Viewing 2 replies - 1 through 2 (of 2 total)

  • _ck_
    Participant

    @_ck_

    I think you asked this on the IRC channel but I will also answer here to help others.

    PHP is not processed in style.css (unless you force your server to, and that’s not recommended)

    However you can edit your theme’s header.php and create an additional “inline” stylesheet like so:

    <style>
    body {background: url("<?php echo $_SERVER['REQUEST_URI']; ?>/wp-content/themes/default/images/background.gif") repeat-x top;}
    </style>
    </head>

    (note that </head> at the end, it’s meant to indicate you should put that code at the end of the <head></head> section)

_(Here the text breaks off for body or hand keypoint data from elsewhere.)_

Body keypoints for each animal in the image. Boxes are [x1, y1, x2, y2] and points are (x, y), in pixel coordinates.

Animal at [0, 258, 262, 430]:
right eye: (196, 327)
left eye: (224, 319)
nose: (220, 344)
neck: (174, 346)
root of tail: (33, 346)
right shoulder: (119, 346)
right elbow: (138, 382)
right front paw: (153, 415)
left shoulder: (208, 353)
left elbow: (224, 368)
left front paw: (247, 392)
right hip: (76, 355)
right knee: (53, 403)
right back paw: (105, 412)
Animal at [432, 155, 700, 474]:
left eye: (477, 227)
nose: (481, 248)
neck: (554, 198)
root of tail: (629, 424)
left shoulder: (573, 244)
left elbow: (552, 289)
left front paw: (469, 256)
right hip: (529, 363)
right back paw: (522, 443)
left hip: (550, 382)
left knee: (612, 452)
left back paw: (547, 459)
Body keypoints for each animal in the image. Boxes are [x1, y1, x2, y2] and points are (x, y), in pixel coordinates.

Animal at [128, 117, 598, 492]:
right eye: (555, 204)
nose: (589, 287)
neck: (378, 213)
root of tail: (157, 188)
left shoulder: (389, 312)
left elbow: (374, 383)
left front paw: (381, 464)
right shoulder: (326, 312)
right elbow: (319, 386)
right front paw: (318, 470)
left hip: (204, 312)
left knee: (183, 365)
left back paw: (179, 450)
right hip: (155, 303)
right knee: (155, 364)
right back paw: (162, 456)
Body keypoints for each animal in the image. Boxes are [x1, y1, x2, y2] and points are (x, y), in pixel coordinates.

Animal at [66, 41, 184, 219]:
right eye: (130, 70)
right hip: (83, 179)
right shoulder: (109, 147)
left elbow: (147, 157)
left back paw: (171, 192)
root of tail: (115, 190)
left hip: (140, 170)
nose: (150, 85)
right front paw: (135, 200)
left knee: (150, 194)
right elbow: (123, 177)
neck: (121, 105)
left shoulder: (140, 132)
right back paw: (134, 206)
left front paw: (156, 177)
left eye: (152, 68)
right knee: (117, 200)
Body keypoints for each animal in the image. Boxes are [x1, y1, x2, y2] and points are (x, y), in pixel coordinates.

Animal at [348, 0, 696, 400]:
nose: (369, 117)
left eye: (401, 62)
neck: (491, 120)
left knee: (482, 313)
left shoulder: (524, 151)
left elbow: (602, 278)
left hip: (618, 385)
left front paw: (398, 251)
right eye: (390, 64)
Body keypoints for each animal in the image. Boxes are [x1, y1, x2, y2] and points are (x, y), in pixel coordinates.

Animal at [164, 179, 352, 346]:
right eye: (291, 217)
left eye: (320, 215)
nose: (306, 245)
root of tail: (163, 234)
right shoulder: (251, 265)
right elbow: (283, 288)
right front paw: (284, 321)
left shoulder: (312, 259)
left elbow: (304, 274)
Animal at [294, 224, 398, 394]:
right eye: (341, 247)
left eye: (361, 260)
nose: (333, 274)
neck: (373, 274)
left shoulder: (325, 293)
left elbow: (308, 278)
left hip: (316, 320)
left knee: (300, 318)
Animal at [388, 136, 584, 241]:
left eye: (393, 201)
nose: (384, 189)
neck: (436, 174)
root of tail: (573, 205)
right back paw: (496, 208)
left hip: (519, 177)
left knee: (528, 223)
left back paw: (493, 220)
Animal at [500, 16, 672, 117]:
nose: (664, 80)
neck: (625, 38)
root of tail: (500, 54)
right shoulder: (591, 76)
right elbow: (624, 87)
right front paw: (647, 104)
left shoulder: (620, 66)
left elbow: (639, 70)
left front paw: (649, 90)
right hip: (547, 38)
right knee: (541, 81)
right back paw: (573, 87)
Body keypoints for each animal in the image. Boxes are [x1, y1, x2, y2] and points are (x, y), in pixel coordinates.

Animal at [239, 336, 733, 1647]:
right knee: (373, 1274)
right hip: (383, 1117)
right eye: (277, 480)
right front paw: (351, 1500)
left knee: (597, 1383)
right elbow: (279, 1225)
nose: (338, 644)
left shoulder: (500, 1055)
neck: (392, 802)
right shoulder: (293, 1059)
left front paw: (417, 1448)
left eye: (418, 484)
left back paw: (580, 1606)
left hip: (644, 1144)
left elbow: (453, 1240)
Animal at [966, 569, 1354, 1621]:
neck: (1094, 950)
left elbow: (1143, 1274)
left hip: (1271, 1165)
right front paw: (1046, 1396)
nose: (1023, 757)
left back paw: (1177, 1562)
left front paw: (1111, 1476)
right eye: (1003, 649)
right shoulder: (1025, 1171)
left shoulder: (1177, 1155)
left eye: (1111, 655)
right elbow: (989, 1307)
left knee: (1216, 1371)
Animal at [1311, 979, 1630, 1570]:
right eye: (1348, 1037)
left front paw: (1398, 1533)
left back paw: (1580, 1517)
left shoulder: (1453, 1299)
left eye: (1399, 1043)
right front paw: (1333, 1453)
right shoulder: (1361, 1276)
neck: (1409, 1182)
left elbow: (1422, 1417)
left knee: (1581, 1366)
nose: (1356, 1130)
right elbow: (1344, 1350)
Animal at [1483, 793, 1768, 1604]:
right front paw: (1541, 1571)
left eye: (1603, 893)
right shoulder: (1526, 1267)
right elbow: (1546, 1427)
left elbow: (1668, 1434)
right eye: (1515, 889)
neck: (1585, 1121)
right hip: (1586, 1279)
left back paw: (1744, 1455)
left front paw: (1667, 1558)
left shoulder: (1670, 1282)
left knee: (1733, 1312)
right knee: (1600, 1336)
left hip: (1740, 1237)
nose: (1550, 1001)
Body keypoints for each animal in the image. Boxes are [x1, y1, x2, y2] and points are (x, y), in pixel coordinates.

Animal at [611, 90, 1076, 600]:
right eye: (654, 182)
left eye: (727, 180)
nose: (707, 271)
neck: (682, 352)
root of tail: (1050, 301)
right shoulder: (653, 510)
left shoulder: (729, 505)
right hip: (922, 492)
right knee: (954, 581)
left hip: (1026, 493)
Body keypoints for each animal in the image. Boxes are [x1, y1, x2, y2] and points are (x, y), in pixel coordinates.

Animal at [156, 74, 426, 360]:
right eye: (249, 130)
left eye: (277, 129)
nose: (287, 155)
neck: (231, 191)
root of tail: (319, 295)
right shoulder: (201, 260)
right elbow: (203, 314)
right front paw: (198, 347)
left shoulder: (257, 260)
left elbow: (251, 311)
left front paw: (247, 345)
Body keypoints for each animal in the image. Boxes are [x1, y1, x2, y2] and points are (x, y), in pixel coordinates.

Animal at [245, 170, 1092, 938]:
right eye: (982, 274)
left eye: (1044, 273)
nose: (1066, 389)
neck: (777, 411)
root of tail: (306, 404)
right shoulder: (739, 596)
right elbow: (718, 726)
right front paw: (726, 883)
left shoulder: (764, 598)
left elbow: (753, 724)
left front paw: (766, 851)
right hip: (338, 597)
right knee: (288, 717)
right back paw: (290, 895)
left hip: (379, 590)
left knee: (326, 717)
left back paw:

    Also, more importantly, $_SERVER['REQUEST_URI'] is not going to be the variable you want. Probably more like $_SERVER['DOCUMENT_ROOT'] and you’ll have to add the path to wordpress too.

    Actually thats not true. I’ve done this several times and in the PHPulse MVC Framework use this trick.

    If you declare your CSS as ‘file.css.php’ rather than ‘file.css’, the file will be parsed as PHP and output to be read as CSS. Since the webserver handles the request for the CSS request, it sees the file extension and parses it a PHP. But the browser expects back a CSS page (as you declared it within the header as type ‘text/css’).

    This is convenient as it enables you to import PHP settings into your CSS sheets such as defines to set colors, fonts, sizes, etc across all style sheets. This enables to to easily create and change themes without changing a million lines in your CSS.